We study the saddlepoint approximation (SPA) for sums of $n$ i.i.d. random vectors $X_i\in\mathbb R^d$ in growing dimensions. SPA provides highly accurate approximations to probability densities and distribution functions via the moment generating function. Recent work by Tang and Reid extended SPA to cases where the dimension $d$ increases with $n$, obtaining an error rate of order $O(d^3/n)$. We refine this analysis and improve the SPA error rate to $O(d^2/n)$. We obtain a non-asymptotic bound for the multiplicative SPA error. As a corollary, we establish the first local central limit theorem for densities in growing dimensions, under the condition $d^2/n \to 0$, and provide explicit multiplicative error bounds. An example involving Gaussian mixtures illustrates our results.

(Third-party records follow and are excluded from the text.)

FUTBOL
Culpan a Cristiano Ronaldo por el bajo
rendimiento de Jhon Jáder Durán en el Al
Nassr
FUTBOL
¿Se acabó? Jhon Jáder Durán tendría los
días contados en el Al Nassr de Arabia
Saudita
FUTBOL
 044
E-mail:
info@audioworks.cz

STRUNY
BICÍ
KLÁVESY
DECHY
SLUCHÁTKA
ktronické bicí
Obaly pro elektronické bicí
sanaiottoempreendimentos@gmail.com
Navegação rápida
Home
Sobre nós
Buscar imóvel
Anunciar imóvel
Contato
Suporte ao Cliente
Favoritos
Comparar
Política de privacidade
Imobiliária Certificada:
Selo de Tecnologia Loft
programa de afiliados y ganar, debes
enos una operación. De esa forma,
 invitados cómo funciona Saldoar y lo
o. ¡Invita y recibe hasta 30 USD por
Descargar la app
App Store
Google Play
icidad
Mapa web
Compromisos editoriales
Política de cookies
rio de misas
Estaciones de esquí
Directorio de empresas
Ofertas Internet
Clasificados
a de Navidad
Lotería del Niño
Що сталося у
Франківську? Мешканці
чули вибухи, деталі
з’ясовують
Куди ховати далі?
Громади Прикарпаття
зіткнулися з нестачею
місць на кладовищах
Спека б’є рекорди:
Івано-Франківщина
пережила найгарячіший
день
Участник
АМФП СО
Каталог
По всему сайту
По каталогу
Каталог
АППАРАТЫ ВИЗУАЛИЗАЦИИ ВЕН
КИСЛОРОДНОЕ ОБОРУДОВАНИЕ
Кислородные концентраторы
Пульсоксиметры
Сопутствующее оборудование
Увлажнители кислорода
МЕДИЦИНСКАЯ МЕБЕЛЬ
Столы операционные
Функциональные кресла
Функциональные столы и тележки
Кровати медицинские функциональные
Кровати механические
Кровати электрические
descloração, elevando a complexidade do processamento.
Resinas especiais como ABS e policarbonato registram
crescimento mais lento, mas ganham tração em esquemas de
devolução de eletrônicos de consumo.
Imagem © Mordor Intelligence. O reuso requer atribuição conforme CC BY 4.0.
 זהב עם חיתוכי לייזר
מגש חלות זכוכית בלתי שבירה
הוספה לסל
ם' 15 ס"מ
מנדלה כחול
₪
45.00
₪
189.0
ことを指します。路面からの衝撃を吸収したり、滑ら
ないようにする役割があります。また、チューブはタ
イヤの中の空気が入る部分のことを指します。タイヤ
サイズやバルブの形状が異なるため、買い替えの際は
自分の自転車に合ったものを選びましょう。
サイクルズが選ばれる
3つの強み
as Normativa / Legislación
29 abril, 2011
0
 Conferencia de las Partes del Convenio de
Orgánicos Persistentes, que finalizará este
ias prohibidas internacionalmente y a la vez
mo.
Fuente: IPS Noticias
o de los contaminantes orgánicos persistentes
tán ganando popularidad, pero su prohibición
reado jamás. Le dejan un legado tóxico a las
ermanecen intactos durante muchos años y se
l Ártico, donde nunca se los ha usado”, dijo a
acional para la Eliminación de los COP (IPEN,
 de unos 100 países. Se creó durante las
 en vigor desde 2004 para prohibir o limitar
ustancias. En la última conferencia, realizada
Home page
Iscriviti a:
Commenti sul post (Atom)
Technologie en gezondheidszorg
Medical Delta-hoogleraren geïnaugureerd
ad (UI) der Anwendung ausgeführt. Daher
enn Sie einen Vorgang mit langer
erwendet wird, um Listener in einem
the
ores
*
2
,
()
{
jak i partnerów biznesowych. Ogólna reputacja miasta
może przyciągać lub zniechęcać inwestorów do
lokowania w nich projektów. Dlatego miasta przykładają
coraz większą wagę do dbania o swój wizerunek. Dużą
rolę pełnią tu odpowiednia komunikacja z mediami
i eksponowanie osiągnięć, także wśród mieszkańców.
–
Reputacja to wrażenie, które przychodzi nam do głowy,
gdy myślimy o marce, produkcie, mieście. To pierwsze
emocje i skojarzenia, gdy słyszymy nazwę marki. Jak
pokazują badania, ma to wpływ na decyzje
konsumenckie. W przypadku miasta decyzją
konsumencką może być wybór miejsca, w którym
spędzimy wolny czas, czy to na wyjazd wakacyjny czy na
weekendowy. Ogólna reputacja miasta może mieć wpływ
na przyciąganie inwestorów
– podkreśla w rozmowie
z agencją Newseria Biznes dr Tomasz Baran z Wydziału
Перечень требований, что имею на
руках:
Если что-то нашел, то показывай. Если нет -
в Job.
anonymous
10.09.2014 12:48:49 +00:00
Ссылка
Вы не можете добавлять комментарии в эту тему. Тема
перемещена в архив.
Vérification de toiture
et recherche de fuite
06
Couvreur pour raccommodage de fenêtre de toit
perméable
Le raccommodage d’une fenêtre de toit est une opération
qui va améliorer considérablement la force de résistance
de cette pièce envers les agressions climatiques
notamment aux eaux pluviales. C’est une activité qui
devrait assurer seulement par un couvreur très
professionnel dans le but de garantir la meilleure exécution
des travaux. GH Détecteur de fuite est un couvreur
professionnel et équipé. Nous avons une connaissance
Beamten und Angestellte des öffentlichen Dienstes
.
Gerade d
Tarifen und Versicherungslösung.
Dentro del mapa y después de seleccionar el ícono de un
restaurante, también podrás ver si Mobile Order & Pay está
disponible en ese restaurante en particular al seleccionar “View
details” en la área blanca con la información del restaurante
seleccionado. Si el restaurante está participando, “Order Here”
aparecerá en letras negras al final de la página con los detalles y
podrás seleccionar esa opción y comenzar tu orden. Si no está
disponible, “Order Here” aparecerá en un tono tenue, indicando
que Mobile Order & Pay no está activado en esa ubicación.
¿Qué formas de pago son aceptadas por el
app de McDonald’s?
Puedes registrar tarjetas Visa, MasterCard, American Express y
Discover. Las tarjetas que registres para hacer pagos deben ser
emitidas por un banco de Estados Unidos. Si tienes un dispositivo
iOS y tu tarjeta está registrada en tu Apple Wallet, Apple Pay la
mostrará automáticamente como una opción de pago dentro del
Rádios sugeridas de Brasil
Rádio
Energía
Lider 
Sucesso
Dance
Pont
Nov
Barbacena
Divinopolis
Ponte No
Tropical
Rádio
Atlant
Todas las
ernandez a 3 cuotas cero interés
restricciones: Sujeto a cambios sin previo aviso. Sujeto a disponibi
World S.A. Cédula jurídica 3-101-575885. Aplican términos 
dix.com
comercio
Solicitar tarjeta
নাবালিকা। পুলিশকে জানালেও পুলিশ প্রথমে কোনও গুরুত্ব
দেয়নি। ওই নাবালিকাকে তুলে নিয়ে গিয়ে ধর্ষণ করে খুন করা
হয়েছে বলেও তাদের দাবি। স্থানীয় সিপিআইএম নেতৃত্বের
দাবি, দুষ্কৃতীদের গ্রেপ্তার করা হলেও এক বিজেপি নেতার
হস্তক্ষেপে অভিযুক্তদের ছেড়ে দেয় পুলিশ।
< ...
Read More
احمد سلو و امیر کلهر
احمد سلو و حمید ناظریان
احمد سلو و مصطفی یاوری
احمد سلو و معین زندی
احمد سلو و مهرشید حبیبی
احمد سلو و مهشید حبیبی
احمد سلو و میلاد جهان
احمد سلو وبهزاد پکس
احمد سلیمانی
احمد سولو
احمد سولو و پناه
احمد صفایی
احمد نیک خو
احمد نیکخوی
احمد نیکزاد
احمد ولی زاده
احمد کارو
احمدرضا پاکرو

翻译：我们研究独立同分布随机向量 $X_i\in\mathbb R^d$ 之和在增长维度下的鞍点近似方法。鞍点近似通过矩生成函数为概率密度函数与分布函数提供高精度逼近。Tang 和 Reid 的最新工作将鞍点近似推广到维度 $d$ 随 $n$ 增长的情形，获得了 $O(d^3/n)$ 阶的误差率。我们改进了该分析，将鞍点近似误差率提升至 $O(d^2/n)$。我们得到了乘性鞍点近似误差的非渐近界。作为推论，我们在 $d^2/n \to 0$ 的条件下建立了增长维度中密度函数的首个局部中心极限定理，并给出了显式的乘性误差界。通过高斯混合模型的示例阐明了我们的结果。